I laughed. Good, I had put that smile there. I’d also made her laugh. Why did it feel like I’d just solved world hunger?
“I know something you don’t know. Yes, I do. Yes, I do,” Bethy began chanting in a drunken singsong voice.
I didn’t want her distracting us. Messing this up. It was my time with Blaire, and I wanted that. Why couldn’t she just pass out or something?

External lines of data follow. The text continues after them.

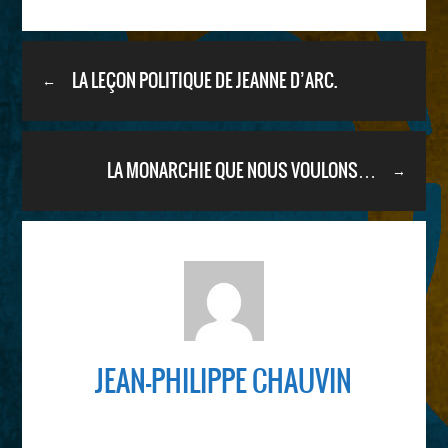
LA LEÇON POLITIQUE DE JEANNE D’ARC.
←
LA MONARCHIE QUE NOUS VOULONS…
→
JEAN-PHILIPPE CHAUVIN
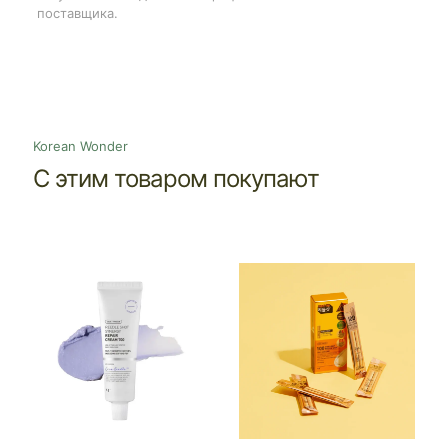
поставщика.
Korean Wonder
С этим товаром покупают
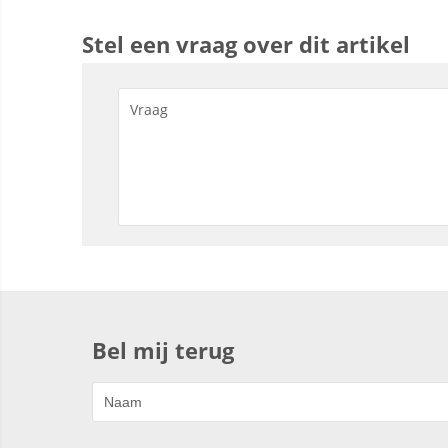
Stel een vraag over dit artikel
Bel mij terug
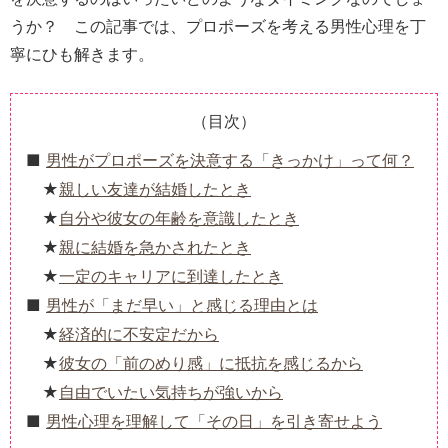
うか？ この記事では、プロポーズを考える男性心理を丁
寧にひも解きます。
（目次）
男性がプロポーズを決意する「きっかけ」って何？
親しい友達が結婚したとき
自分や彼女の年齢を意識したとき
親に結婚を急かされたとき
一定のキャリアに到達したとき
男性が「まだ早い」と感じる理由とは
経済的に不安定だから
彼女の「前のめり感」に抵抗を感じるから
自由でいたい気持ちが強いから
男性心理を理解して「その日」を引き寄せよう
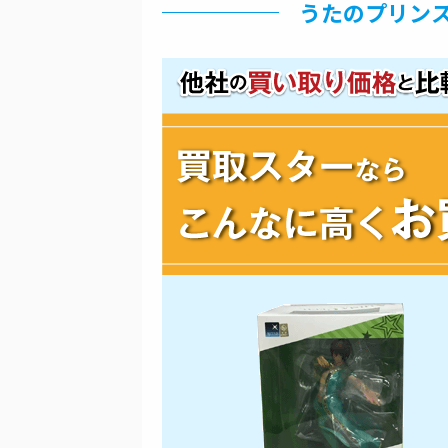
うたのプリンス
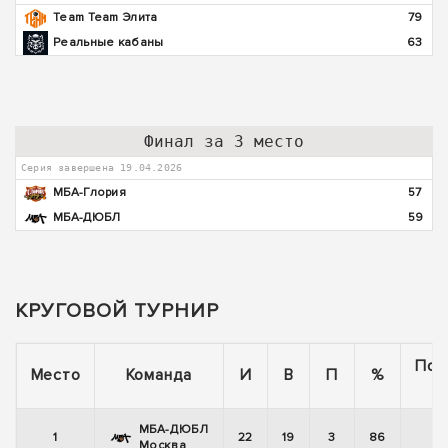
Team Team Элита
79
Реальные кабаны
63
Финал за 3 место
Серия завершена 19.04.2026
МБА-Глория
57
МБА-ДЮБЛ
59
КРУГОВОЙ ТУРНИР
Пос
Место
Команда
И
В
П
%
5
МБА-ДЮБЛ
1
22
19
3
86
+
Москва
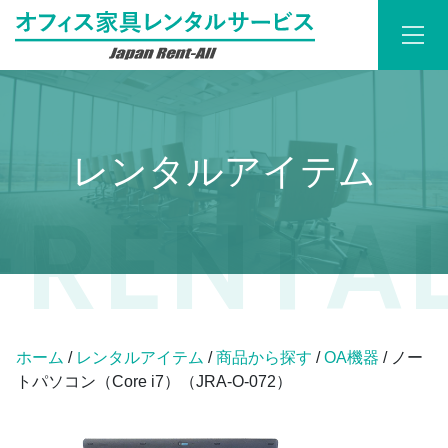
レンタルアイテム
ホーム
/
レンタルアイテム
/
商品から探す
/
OA機器
/ ノー
トパソコン（Core i7）（JRA-O-072）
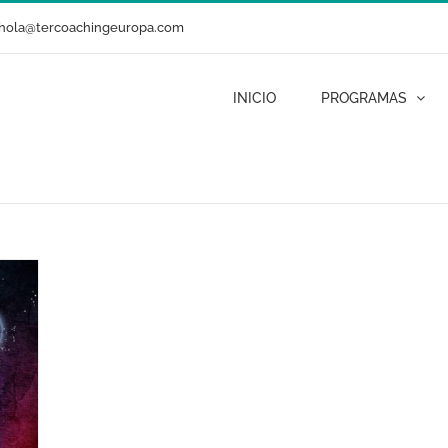
hola@tercoachingeuropa.com
INICIO
PROGRAMAS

Blaire shifted in her seat to look back at Bethy.
“I know something,” Bethy whispered loudly like she had been doing outside.
“I heard that,” Blaire said.
“It’s a big secret. A huge one . . . and I know it. I’m not supposed to, but I do. I know something you don’t know. You don’t know. You don’t know.” Bethy started singing again.
She knew a secret. A sick knot formed in my stomach. I had secrets. Did she know my secrets? Did she know what Blaire didn’t know? How could I have Blaire if Bethy told her before I could fix it? “That’s enough, Bethy,” I warned.